Pendant que ceux des soldats qui le pouvaient baisaient les pieds de
l’empereur, et que les autres l’adoraient de loin, un certain
bouffon dit en plaisantant à César qui se rendait à l’église : Ô
bienheureux Louis qui, dans un seul jour, a pu habiller tant de gens,
par le Christ, nul en Europe n’en a vêtu davantage, si ce n’est
Atton. Le monarque demandant comment celui-ci avait pu donner des
vêtements à un plus grand nombre d’hommes, le mime, enchanté
d’avoir excité l’étonnement de l’empereur, répondit en riant : Aujourd’hui
il a fourni beaucoup d’habits neufs[28].
Cette innocente plaisanterie, le prince la prenant doucement et comme un
jeu, et s’apercevant au visage de cet homme qu’il était fou, entra
dans l’église avec une humble dévotion, et s’y montra si pénétré
d’une pieuse crainte qu’il paraissait avoir le Seigneur Jésus-Christ
lui-même devant les yeux de son corps. En tout temps, non par nécessité,
mais peur avoir une occasion de faire une largesse, Louis avait coutume
de se baigner le samedi et d’abandonner aux gens de sa suite tous les
vêtements qu’il avait quittés, à l’exception de son épée et de
son baudrier. Sa générosité s’étendait à un tel point sur les
hommes même du plus bas étage, qu’il enjoignit de donner tous les
habits qu’il portait à un certain Stracholt, serf, vitrier de
Saint-Gall, qui le servait dans ce temps-là. Quelques vassaux, vrais
vagabonds, l’ayant appris, dressèrent des embûches à ce pauvre
homme sur sa route, dans le dessein de le dépouiller, et comme il leur
dit : A quoi pensez-vous de faire
violence au vitrier de César ? ils lui répondirent : Nous
te permettons de garder ton office ………………… (Ici s’arrête le manuscrit ; on ignore quelle était l’étendue du fragment perdu ; mais, il est peu probable qu’il fut très long)[17]

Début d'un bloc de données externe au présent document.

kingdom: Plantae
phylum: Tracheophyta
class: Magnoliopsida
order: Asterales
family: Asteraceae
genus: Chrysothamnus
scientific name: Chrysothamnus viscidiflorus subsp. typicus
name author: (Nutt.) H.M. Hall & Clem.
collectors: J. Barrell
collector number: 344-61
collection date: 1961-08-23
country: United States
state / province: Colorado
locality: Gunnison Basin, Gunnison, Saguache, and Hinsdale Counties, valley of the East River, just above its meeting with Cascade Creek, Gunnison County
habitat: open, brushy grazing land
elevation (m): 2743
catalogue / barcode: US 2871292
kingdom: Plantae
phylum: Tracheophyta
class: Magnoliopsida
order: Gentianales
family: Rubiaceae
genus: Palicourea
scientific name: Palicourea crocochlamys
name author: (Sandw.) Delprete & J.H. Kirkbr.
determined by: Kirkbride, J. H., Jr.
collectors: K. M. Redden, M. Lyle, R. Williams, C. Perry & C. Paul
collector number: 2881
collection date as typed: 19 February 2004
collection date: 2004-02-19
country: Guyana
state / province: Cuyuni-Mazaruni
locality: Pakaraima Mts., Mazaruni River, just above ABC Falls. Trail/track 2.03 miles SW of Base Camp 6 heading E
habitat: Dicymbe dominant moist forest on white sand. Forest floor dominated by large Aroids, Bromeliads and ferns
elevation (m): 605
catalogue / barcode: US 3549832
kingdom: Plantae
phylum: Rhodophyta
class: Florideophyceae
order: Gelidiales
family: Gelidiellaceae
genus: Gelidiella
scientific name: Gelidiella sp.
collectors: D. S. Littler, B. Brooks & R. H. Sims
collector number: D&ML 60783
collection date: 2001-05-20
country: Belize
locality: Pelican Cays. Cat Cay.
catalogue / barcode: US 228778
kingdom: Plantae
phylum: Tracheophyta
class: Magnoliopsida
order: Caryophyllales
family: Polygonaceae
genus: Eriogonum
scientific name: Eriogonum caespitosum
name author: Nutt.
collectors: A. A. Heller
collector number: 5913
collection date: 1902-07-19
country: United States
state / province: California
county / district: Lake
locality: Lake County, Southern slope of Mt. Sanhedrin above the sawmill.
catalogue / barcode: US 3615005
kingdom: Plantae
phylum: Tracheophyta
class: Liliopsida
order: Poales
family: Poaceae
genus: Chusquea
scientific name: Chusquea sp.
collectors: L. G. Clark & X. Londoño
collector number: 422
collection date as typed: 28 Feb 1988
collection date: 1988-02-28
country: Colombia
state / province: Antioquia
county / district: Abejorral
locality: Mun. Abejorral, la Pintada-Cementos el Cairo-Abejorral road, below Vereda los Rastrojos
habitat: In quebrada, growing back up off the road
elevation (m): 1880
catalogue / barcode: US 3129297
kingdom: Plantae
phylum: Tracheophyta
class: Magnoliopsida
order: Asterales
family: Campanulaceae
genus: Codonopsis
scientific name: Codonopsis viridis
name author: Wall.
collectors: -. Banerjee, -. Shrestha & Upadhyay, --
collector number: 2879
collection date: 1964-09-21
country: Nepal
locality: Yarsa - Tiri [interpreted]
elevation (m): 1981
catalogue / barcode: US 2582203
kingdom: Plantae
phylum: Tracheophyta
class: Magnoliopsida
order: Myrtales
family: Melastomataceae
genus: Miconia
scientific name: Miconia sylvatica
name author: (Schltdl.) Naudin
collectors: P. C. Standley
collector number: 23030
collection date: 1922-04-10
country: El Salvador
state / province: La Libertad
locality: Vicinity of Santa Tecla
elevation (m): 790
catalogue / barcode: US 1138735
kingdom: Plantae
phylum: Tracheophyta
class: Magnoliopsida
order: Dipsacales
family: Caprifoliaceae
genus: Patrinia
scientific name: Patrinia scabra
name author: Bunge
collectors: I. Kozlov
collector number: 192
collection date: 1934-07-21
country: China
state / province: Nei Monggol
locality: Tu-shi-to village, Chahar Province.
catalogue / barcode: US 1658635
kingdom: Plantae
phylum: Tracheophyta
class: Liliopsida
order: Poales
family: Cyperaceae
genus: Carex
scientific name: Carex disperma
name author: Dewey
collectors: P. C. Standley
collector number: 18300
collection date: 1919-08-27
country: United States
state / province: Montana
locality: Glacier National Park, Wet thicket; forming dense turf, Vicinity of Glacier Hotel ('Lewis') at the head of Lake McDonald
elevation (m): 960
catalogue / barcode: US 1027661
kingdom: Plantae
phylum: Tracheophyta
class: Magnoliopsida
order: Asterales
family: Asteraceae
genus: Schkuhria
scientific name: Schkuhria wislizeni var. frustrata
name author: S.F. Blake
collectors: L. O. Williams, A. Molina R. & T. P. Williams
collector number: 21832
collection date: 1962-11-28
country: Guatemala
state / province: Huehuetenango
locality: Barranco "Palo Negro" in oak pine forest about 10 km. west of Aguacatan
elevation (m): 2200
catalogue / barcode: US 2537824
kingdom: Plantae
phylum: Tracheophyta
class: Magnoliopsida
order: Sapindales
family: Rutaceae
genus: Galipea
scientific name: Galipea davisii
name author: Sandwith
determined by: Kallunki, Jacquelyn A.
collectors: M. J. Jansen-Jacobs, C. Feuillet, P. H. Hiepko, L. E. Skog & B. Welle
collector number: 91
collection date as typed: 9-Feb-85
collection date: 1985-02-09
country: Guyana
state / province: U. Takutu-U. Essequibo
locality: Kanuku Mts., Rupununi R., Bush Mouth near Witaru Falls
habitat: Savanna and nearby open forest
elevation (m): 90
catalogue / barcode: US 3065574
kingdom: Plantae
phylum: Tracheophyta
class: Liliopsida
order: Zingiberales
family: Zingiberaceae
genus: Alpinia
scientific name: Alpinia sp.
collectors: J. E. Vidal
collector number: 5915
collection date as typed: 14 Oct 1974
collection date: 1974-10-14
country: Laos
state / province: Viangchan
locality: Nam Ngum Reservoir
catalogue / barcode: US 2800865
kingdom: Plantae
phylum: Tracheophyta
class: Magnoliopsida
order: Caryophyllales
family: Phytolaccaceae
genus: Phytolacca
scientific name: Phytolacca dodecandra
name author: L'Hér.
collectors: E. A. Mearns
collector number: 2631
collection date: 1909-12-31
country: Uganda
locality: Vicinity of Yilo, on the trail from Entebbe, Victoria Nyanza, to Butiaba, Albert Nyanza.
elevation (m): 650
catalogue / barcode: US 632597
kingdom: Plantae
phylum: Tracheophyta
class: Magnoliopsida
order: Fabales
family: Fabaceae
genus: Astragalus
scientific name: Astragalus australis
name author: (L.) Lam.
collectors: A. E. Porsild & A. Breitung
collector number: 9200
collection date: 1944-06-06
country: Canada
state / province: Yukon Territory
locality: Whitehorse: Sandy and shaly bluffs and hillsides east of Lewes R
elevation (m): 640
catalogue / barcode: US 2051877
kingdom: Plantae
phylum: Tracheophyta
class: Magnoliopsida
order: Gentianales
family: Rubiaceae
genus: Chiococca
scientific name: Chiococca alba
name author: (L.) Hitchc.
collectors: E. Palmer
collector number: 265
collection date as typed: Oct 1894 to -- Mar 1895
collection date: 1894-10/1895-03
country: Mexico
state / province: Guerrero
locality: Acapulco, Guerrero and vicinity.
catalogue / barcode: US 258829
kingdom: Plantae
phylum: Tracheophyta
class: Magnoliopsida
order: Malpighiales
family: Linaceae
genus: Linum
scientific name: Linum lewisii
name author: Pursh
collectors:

Wernbert ou Werembert, moine de Saint-Gall, où il acquit une si
grande réputation qu’on lui donnait, de son temps, les noms
de philosophe, de poète, de théologien, d’historiographe et
d’homme versé en toutes sortes de connaissances ; il était
né à Coire, et avait étudié à Fulde, sous le célèbre Raban. Il
paraît qu’il s’était occupé des lettres profanes avec autant de
zèle que des lettres sacrées, et il avait écrit un grand nombre
d’ouvrages, parmi lesquels figuraient des poésies ; il mourut dans
l’abbaye de Saint-Gall, le 24 mai 884.